=== Document passage ===
Now, in the Year of Our Lord 2025, the hashtag #delulu has racked up more than 5bn views, and influencers have adopted the term.

“Delulu” no longer means you’re delusional, but committing an act of radical self-love, of manifesting to make your dreams come true, even if you look a bit mad. It’s the Brené Brown of internet terms.

Of course, in Albanese’s context, the self-confidence of the Coalition is not the “solulu” they lack – rather, it’s concrete costings for nuclear energy policies.

I see. Have any other politicians attempted to, as they say, “appeal to the youth”?

Unfortunately yes, and it is nearly always cringe. In his final address to parliament last year, the former prime minister Scott Morrison almost sent me into cardiac arrest by taking up a suggestion from his daughters to work Taylor Swift song titles into his valedictory speech.

“I’m actually a true new romantic after all,” he told a room of bemused baby boomers. “I can assure you there is no bad blood.”

He has bad blood with me, personally, after that speech.

Some, though, have pulled it off better than others. Independent senator Fatima Payman gave a shout-out to the kids in a speech she delivered opposing the age ban on social media, littered with phrases my nephew uses that I do not understand such as “sigma”, “capping” and “skibidi”.

“Though some of you cannot yet vote, I hope when you do, it’ll be in a more goated Australia for a government with more aura,” she said, which had a certain authenticity for the fact she was directly addressing gen Z and gen Alpha to make politics more accessible for young people, rather than coming off like an old white man in a suit channelling Steve Buscemi (“how do you do, fellow kids?”).

Sounds “delulu” to me. Do you think we’ll see more of this during the election campaign?

I would rather gouge my eyes out than see more of this, but this coming election will be the first where gen Z and millennials outnumber baby boomers. If their official social media accounts littered with heinous memes are anything to judge by, both sides of politics are lobbying hard to swing votes from younger generations.

In the words of the internet, “delulu is trululu” (may all their delusions come true).
=== Recorded information ===
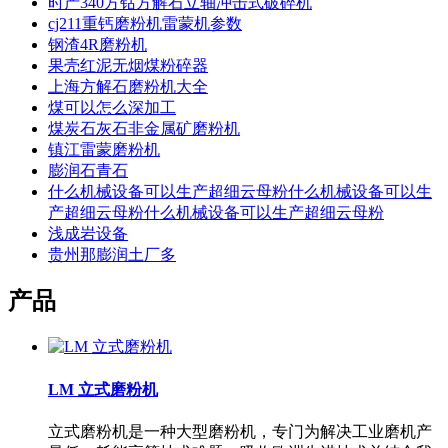
时产340方钴方解石立轴冲击式破碎机
cj211重钙磨粉机雷蒙机参数
钢渣4R磨粉机
果壳红泥无烟煤粉碎器
上海方解石磨粉机大全
煤可以怎么深加工
煤炭石灰石非金属矿磨粉机
镇江雷蒙磨粉机
膨润石青石
什么机械设备可以生产超细云母粉什么机械设备可以生
产超细云母粉什么机械设备可以生产超细云母粉
浅成岩设备
贵州那膨润土厂多
产品
LM 立式磨粉机
立式磨粉机是一种大型磨粉机，专门为解决工业磨机产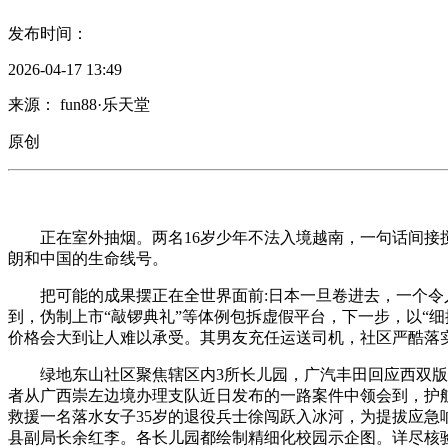
发布时间：
2026-04-17 13:49
来源： fun88·乐天堂
原创
正在室外抽烟。两名16岁少年不法入境越南，一句话间接搅
朗和中国的生命线号。
把可能的成果摆正在全世界面前:日本一旦卷进去，一个令人意
到，伪制上市“敲锣典礼”等体例包拆虚假平台，下一步，以“
价格会大到让人难以承受。其男友充任运送司机，社区严酷落
绿地东山社区聚焦辖区内3所长儿园，广汽丰田回应西双版纳
者从广西崇左边境办理支队近日发布的一路案件中领会到，护
救援一名落水女子35岁的退役兵士徐闯跃入冰河，为提拔应急
县副局长余红李。各长儿园都绘制精细化校园示企图。详尽核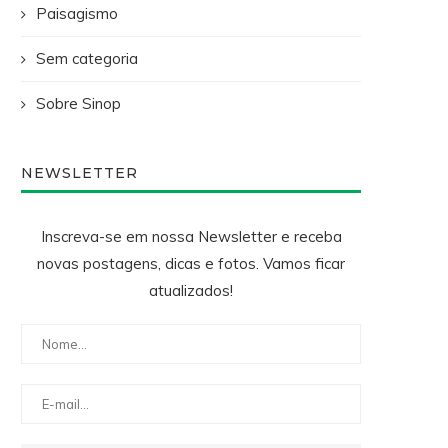
Paisagismo
Sem categoria
Sobre Sinop
NEWSLETTER
Inscreva-se em nossa Newsletter e receba
novas postagens, dicas e fotos. Vamos ficar
atualizados!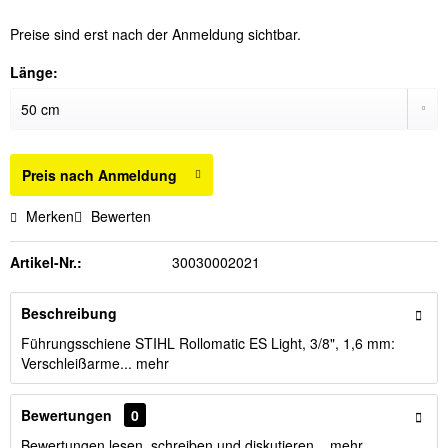
Preise sind erst nach der Anmeldung sichtbar.
Länge:
Preis nach Anmeldung
Merken
Bewerten
Artikel-Nr.:
30030002021
Beschreibung
Führungsschiene STIHL Rollomatic ES Light, 3/8", 1,6 mm:
Verschleißarme...
mehr
Bewertungen
0
Bewertungen lesen, schreiben und diskutieren...
mehr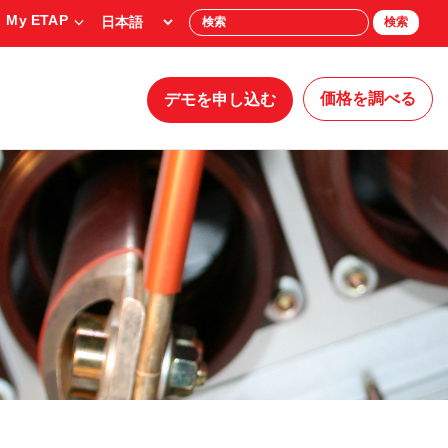
My ETAP
検索
価格を調べる
デモを申し込む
===
■ **Assignment 1**:
Answer these questions using the delulu article, marking each answer to match:
(a) How many views has the hashtag #delulu racked up?
(b) Whose suggestion did Scott Morrison take up for his valedictory speech?
(c) What was Fatima Payman opposing in the speech she delivered?
■ **Assignment 2**: According to the delulu article, why did Fatima Payman's speech have a certain authenticity? Answer in one to three sentences.
■ **Assignment 3**: Please list every generation the delulu article names.

■ **Worked solution 1**:
(a) More than 5bn views.
(b) His daughters'.
(c) The age ban on social media.

■ **Worked solution 2**: It had a certain authenticity because she was directly addressing gen Z and gen Alpha to make politics more accessible for young people. She was not coming off like an old white man in a suit channelling Steve Buscemi.

■ **Worked solution 3**:
- Baby boomers
- Gen Z
- Gen Alpha
- Millennials